## [TASK DETAILS]
Once the pictures are set aside, print the records that follow exactly as written.
*** DATA FOR PROCESSING
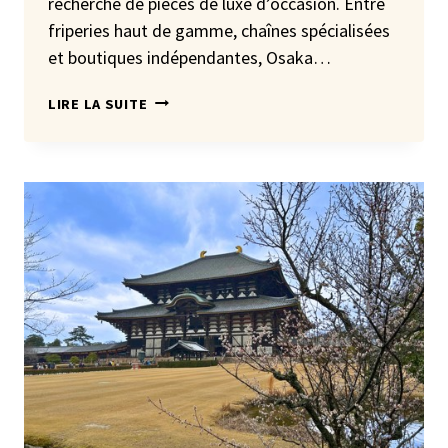
recherche de pièces de luxe d’occasion. Entre
friperies haut de gamme, chaînes spécialisées
et boutiques indépendantes, Osaka…
LES
LIRE LA SUITE
10
MEILLEURES
BOUTIQUES
DE
LUXE
D’OCCASION
À
OSAKA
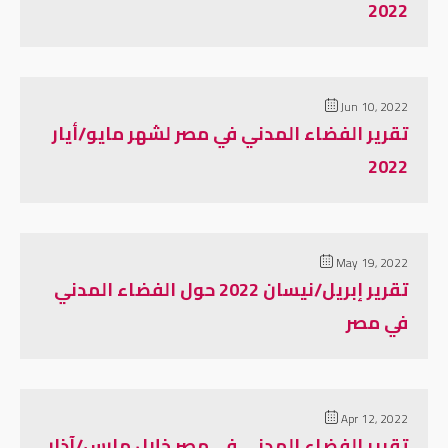
2022
Jun 10, 2022
تقرير الفضاء المدني في مصر لشهر مايو/أيار
2022
May 19, 2022
تقرير إبريل/نيسان 2022 حول الفضاء المدني
في مصر
Apr 12, 2022
تقرير الفضاء المدني في مصر خلال مارس/آذار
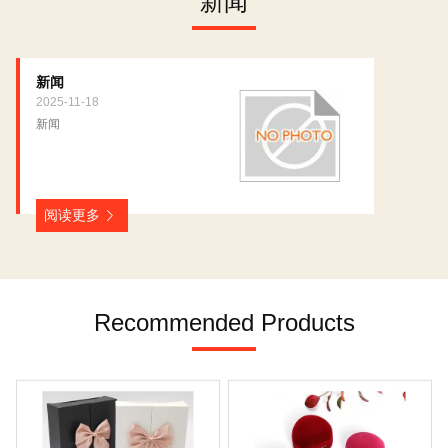
新闻
新闻
2025-11-18
新闻
阅读更多
Recommended Products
******
## [OUTPUT FOR THIS TASK]
recherche de pièces de luxe d’occasion. Entre
friperies haut de gamme, chaînes spécialisées
et boutiques indépendantes, Osaka…
LES
LIRE LA SUITE
10
MEILLEURES
BOUTIQUES
DE
LUXE
D’OCCASION
À
OSAKA
2022
Jun 10, 2022
تقرير الفضاء المدني في مصر لشهر مايو/أيار
2022
May 19, 2022
تقرير إبريل/نيسان 2022 حول الفضاء المدني
في مصر
Apr 12, 2022
تقرير الفضاء المدني في مصر خلال مارس/آذار
新闻
新闻
2025-11-18
新闻
阅读更多
Recommended Products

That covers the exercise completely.